Pimm suggests that instead of focusing solely on vast wilderness areas, the conservation community should support smaller areas that do a lot of the heavy lifting for species conservation. “If you look around, there are small, almost boutique conservation areas protecting species,” Pimm says. “What we found is that it’s small groups and often local groups of people that most of us haven’t heard of that are doing the really important job of protecting species from extinction. I’m always enormously encouraged by these people who work with tiny budgets but are passionate about the places they live. I want to make sure we empower them and find resources.”

In the United States, for instance, he thinks securing biodiversity means shifting focus and resources to the southeast. While the wealthy northeast is full of private land trusts and conservation efforts, the American South, which is home to large numbers of endemic fish, amphibians, and reptiles needs the same type of energy and resources. Similar disparities between wealthier and poorer areas are found in nations across the world and need to be rectified.

The researchers acknowledge that there are some benefits of massive land conservation that they are not taking into account. Their work does not include climate change remediation, ecosystem services, and other benefits. There is just not enough information on insects, arachnids, and many species of plants and microbes to say whether a half-earth-like project would protect the majority of their biodiversity. But Pimm says he hopes scientists and citizen scientists will use digital tools over the next few decades to help improve our understanding of biodiversity and build a better roadmap for what really deserves protection.

The Half Earth Project, it turns out, is more or less in agreement with the new study. While reaching 50 percent protection is the broad goal for the movement, the big question they are now wrestling with is which half?
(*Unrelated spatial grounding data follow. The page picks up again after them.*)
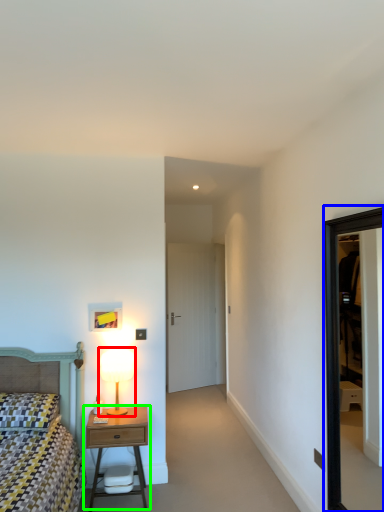
Question: Considering the real-world distances, which object is closest to table lamp (highlighted by a red box)? window (highlighted by a blue box) or nightstand (highlighted by a green box).

Choices:
 (A) window
 (B) nightstand

Answer: (B)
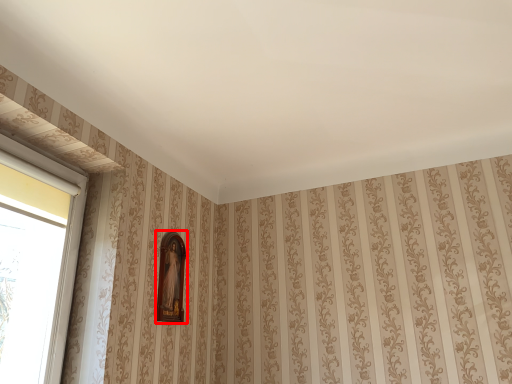
Question: Observing the image, what is the correct spatial positioning of picture frame (annotated by the red box) in reference to window?

Choices:
 (A) right
 (B) left

Answer: (A)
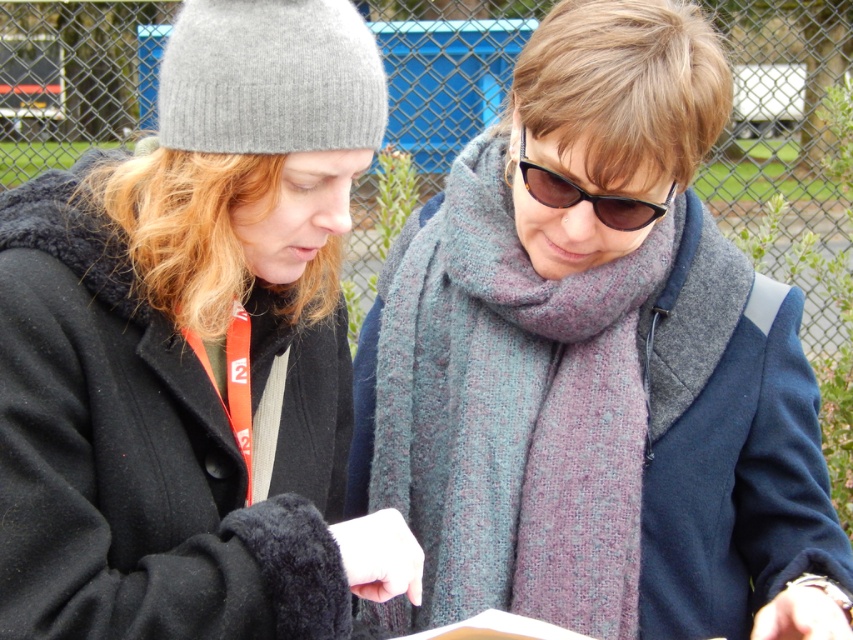
Can you confirm if matte black coat at left is wider than knitted wool scarf at center?

No.

At what (x,y) coordinates should I click in order to perform the action: click on matte black coat at left. Please return your answer as a coordinate pair (x, y). Looking at the image, I should click on (195, 349).

Image resolution: width=853 pixels, height=640 pixels. I want to click on matte black coat at left, so click(195, 349).

Which is behind, point (422, 483) or point (640, 227)?

Positioned behind is point (422, 483).

Between knitted wool scarf at center and havana tortoiseshell sunglasses at center, which one is positioned lower?

knitted wool scarf at center is lower down.

I want to click on knitted wool scarf at center, so click(505, 413).

Locate an element on the screen. The height and width of the screenshot is (640, 853). knitted wool scarf at center is located at coordinates (505, 413).

Is matte black coat at left smaller than havana tortoiseshell sunglasses at center?

Incorrect, matte black coat at left is not smaller in size than havana tortoiseshell sunglasses at center.

Which is behind, point (38, 184) or point (596, 216)?

The point (596, 216) is behind.

You are a GUI agent. You are given a task and a screenshot of the screen. Output one action in this format:
    pyautogui.click(x=<x>, y=<y>)
    Task: Click on the matte black coat at left
    
    Given the screenshot: What is the action you would take?
    pyautogui.click(x=195, y=349)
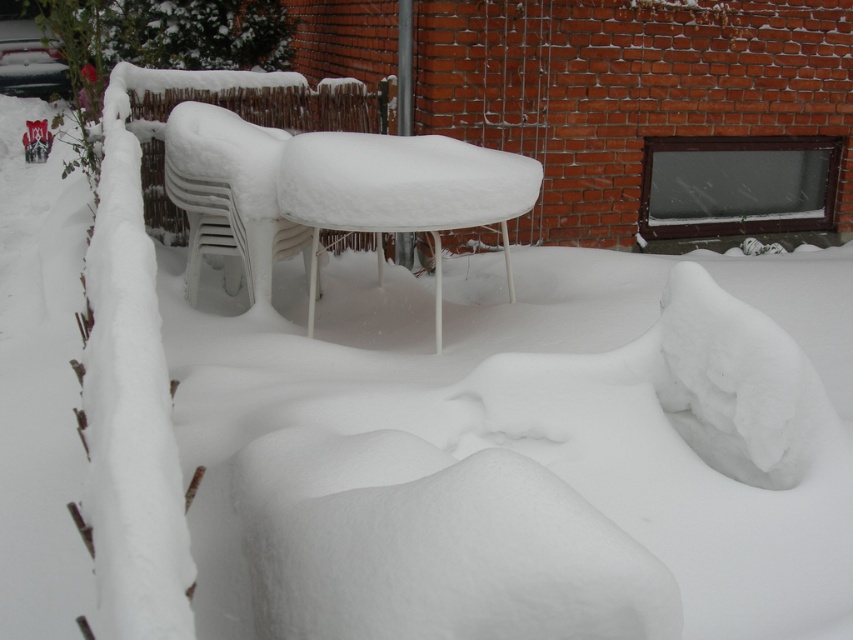
Which is in front, point (321, 177) or point (268, 252)?

Point (321, 177) is in front.

Between white plastic table at center and white plastic chair at center, which one is positioned higher?

white plastic chair at center

The height and width of the screenshot is (640, 853). Describe the element at coordinates (401, 192) in the screenshot. I see `white plastic table at center` at that location.

The width and height of the screenshot is (853, 640). Identify the location of white plastic table at center. coord(401,192).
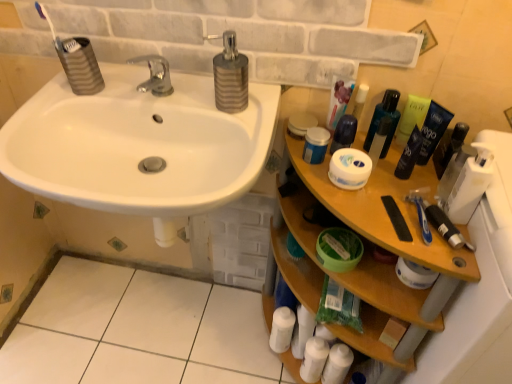
Where is `unoccupied area in front of translucent plastic bottle at right, which is counted as the 7th mouthwash, starting from the left`? The width and height of the screenshot is (512, 384). unoccupied area in front of translucent plastic bottle at right, which is counted as the 7th mouthwash, starting from the left is located at coordinates (424, 227).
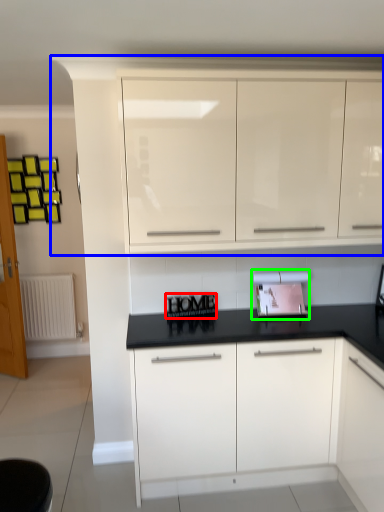
Question: Which is farther away from writing (highlighted by a red box)? cabinetry (highlighted by a blue box) or appliance (highlighted by a green box)?

Choices:
 (A) cabinetry
 (B) appliance

Answer: (A)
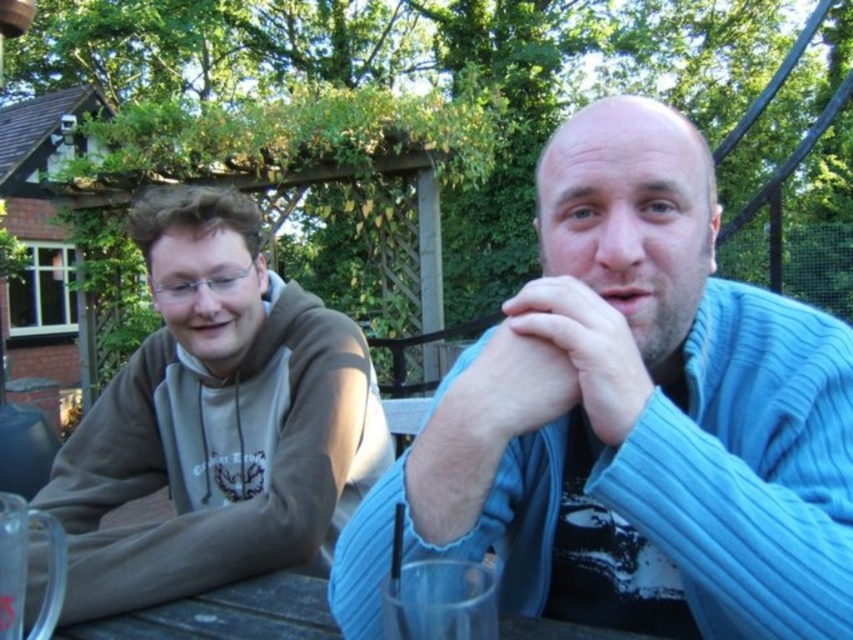
Measure the distance between point [286,472] and camera.

A distance of 4.20 feet exists between point [286,472] and camera.

Can you confirm if gray hoodie at left is taller than wooden table at lower center?

Indeed, gray hoodie at left has a greater height compared to wooden table at lower center.

Measure the distance between gray hoodie at left and camera.

Answer: A distance of 37.90 inches exists between gray hoodie at left and camera.

This screenshot has height=640, width=853. In order to click on gray hoodie at left in this screenshot , I will do `click(218, 420)`.

Does blue ribbed sweater at center appear under gray hoodie at left?

Actually, blue ribbed sweater at center is above gray hoodie at left.

Does blue ribbed sweater at center have a greater height compared to gray hoodie at left?

In fact, blue ribbed sweater at center may be shorter than gray hoodie at left.

Is point (762, 454) less distant than point (263, 444)?

Yes, point (762, 454) is closer to viewer.

At what (x,y) coordinates should I click in order to perform the action: click on blue ribbed sweater at center. Please return your answer as a coordinate pair (x, y). Looking at the image, I should click on (631, 419).

Does blue ribbed sweater at center appear on the left side of wooden table at lower center?

No, blue ribbed sweater at center is not to the left of wooden table at lower center.

Does blue ribbed sweater at center appear over wooden table at lower center?

Yes, blue ribbed sweater at center is above wooden table at lower center.

You are a GUI agent. You are given a task and a screenshot of the screen. Output one action in this format:
    pyautogui.click(x=<x>, y=<y>)
    Task: Click on the blue ribbed sweater at center
    
    Given the screenshot: What is the action you would take?
    pyautogui.click(x=631, y=419)

In order to click on blue ribbed sweater at center in this screenshot , I will do `click(631, 419)`.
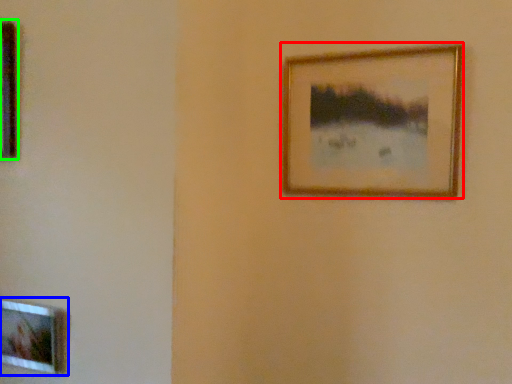
Question: Which is nearer to the picture frame (highlighted by a red box)? picture frame (highlighted by a blue box) or picture frame (highlighted by a green box).

Choices:
 (A) picture frame
 (B) picture frame

Answer: (B)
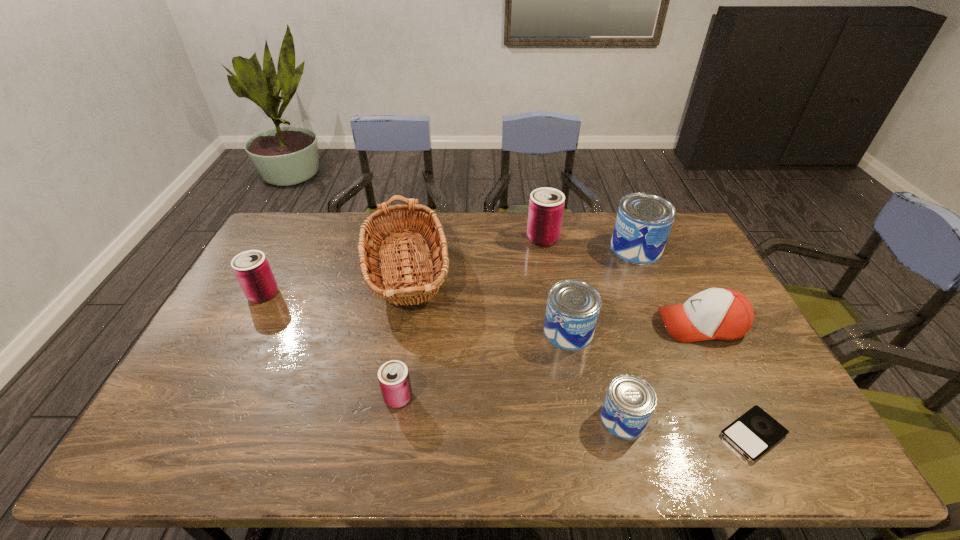
Where is `basket`? basket is located at coordinates pyautogui.click(x=395, y=289).

Find the location of a particular element. the farthest pink can is located at coordinates (546, 205).

Where is `the rightmost pink can`? the rightmost pink can is located at coordinates (546, 205).

Where is `the farthest blue can`? the farthest blue can is located at coordinates (644, 221).

Identify the location of the biggest blue can. point(644,221).

At what (x,y) coordinates should I click in order to perform the action: click on the leftmost object. Please return your answer as a coordinate pair (x, y). The image size is (960, 540). Looking at the image, I should click on (251, 268).

Locate an element on the screen. Image resolution: width=960 pixels, height=540 pixels. the leftmost can is located at coordinates (251, 268).

Identify the location of the second nearest blue can. The height and width of the screenshot is (540, 960). (573, 306).

Locate an element on the screen. This screenshot has height=540, width=960. the fourth farthest can is located at coordinates (573, 306).

The height and width of the screenshot is (540, 960). I want to click on baseball cap, so click(x=723, y=314).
To that end they are putting together the Map of Life dataset to understand just what tiny blocks of land are most species-diverse—the first step in figuring out what areas should be prioritized for protection.

“Knowing where species live and the pressures threatening them is paramount in reversing the extinction crisis and maintaining the health of our planet, for ourselves and for future generations,” scientists on the project wrote on Medium earlier this summer. “As the impact of humans increasingly encroaches on critical habitats everywhere, determining where to protect is just as critical as how much to protect.”

Hopefully the thoughts in this latest study and the half-earth idea can coexist. “It’s clear that we need to preserve big chunks of Earth. Should we be protecting the boreal forest and the Amazon? Yes. Should we save large areas in Patagonia? Yes,” says Pimm, who serves as science adviser to projects doing just that. “What I worry about is that in asking for half the earth we will miss the details. The details matter, and this study is an effort to focus the debate on getting the details right.”